Perspective on filler words

Fast Company updates the use of filler words. First, a look back:

Back in journalism school, I had a Pulitzer Prize-winning professor who impressed upon his students the most critical of points: “Punctuating your speech with like is a guarantee for unemployment.”


Clearly, if we’re going to get some proper insight into the English language, we should turn to the BBC. Turns out that using like is this, like, linguistic-generational thing. First of all, everybody uses fillers–whether um, like, or uh–because we can’t, as Oxford Dictionary of Modern Slang editor John Ayto says, keep up “highly monitored, highly grammatical language” all the time.

“It is not a lazy use of language–that is a common fallacy among nonlinguists,” he says. “We have always used words to plug gaps or make sentences run smoothly. They probably did in Anglo-Saxon times; it’s nothing new.”

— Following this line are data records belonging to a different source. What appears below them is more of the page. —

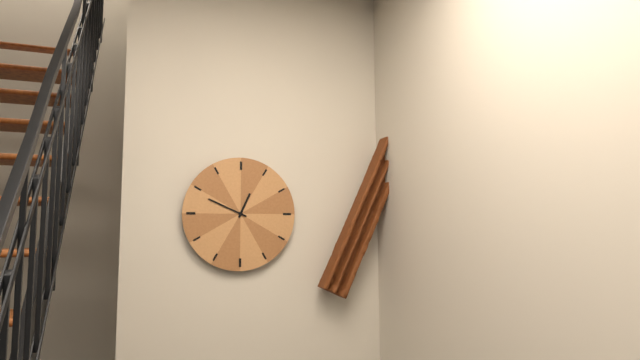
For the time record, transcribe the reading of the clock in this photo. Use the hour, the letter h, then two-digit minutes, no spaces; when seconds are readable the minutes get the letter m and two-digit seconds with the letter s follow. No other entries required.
12h49
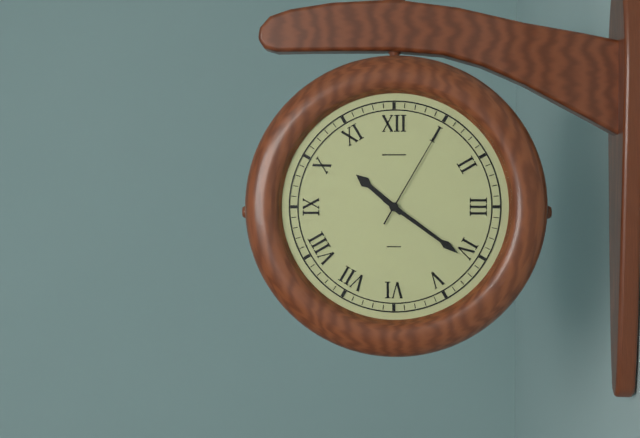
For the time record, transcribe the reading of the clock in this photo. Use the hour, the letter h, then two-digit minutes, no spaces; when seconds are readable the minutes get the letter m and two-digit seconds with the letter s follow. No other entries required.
10h21m05s
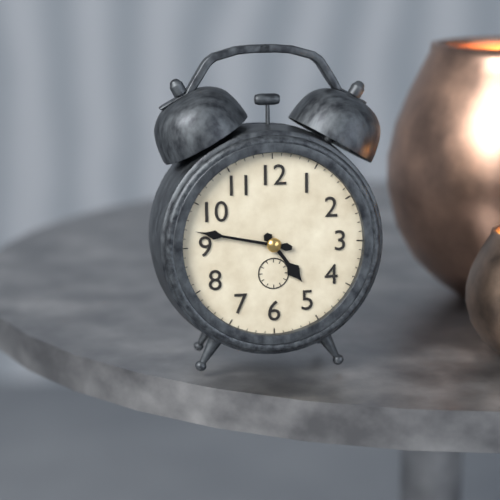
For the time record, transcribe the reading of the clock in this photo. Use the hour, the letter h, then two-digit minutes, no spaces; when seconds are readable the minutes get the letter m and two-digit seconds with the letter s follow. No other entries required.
4h47
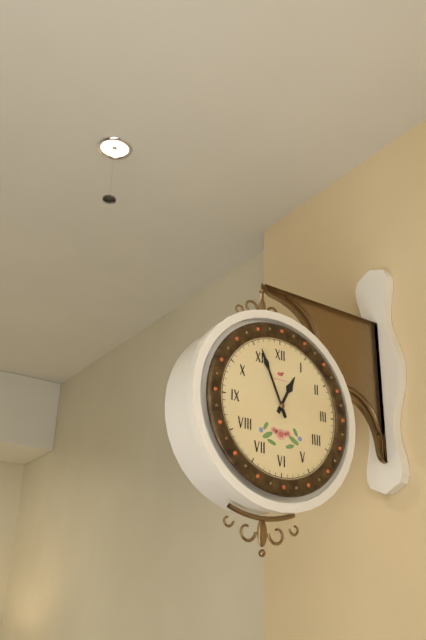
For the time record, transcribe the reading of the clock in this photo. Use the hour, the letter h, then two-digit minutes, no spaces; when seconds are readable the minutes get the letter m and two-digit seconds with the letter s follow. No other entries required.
12h56
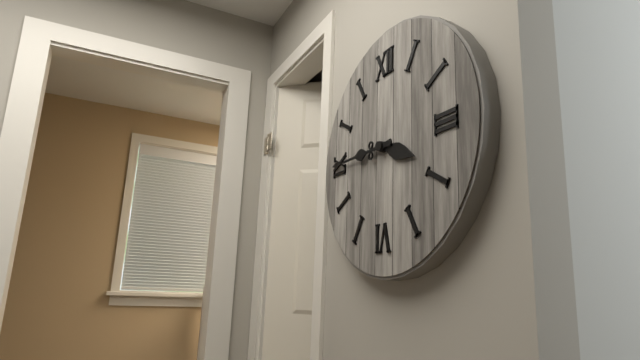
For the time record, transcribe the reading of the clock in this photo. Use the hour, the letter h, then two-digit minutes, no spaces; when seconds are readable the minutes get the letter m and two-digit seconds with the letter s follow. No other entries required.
3h45
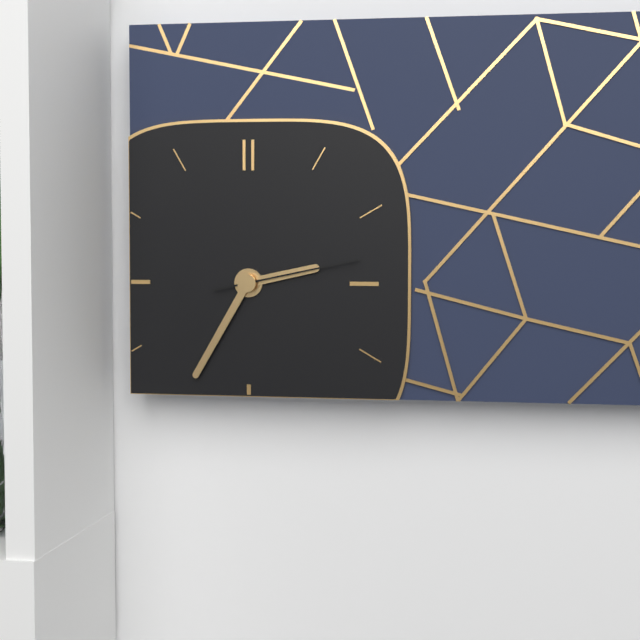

What to keep in mind the next time you’re the ah counter:

Just because people have been using filler words since Beowulf was smiting all your best friends doesn’t mean that filler is a fine thing. Sara McCord, the Daily Muse writer, says that she kicked her like habit by paying better attention to her words, and not needing to, like, lean on the linguistic lard of like or um. So one solution, then, is to pay closer to attention to your words before you speak them–which is something we can all be a little more mindful of.